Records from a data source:
• • • • •
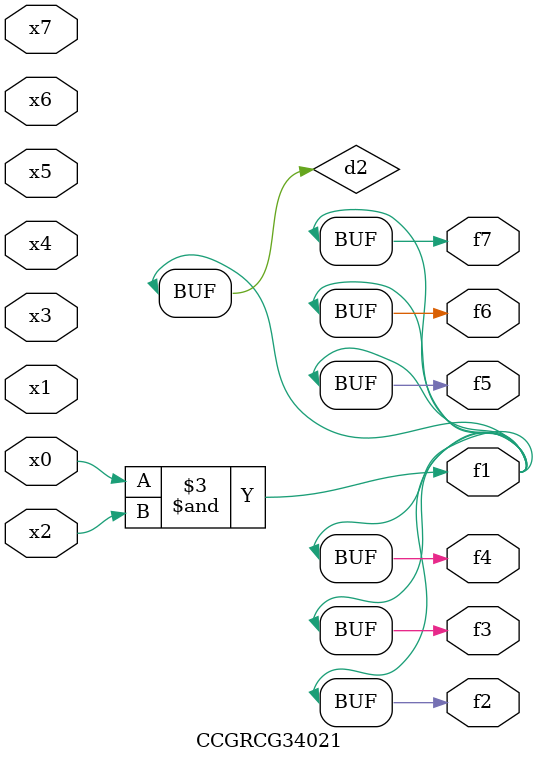
<source format=v>
module CCGRCG34021(
	input x0, x1, x2, x3, x4, x5, x6, x7,
	output f1, f2, f3, f4, f5, f6, f7
);

	wire d1, d2;

	nor (d1, x3, x6);
	and (d2, x0, x2);
	assign f1 = d2;
	assign f2 = d2;
	assign f3 = d2;
	assign f4 = d2;
	assign f5 = d2;
	assign f6 = d2;
	assign f7 = d2;
endmodule

</source>
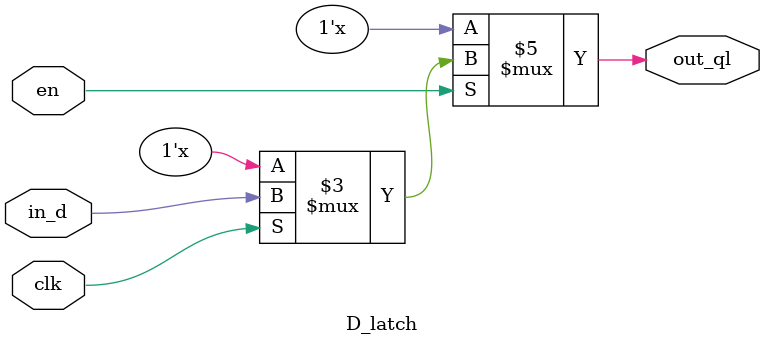
<source format=v>
module D_latch(clk,in_d,en,out_ql);
	input clk,in_d,en;
	output reg out_ql;
	
	always @ (*)
	if(en) begin
		if(clk) out_ql <= in_d; end
	else out_ql <= out_ql;
endmodule

</source>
• • • • •
Task to carry out —
Whenever the word "output" shows up in a line of the entries, list that line.

Answer box —
	output f1, f2, f3, f4, f5, f6, f7
	output reg out_ql;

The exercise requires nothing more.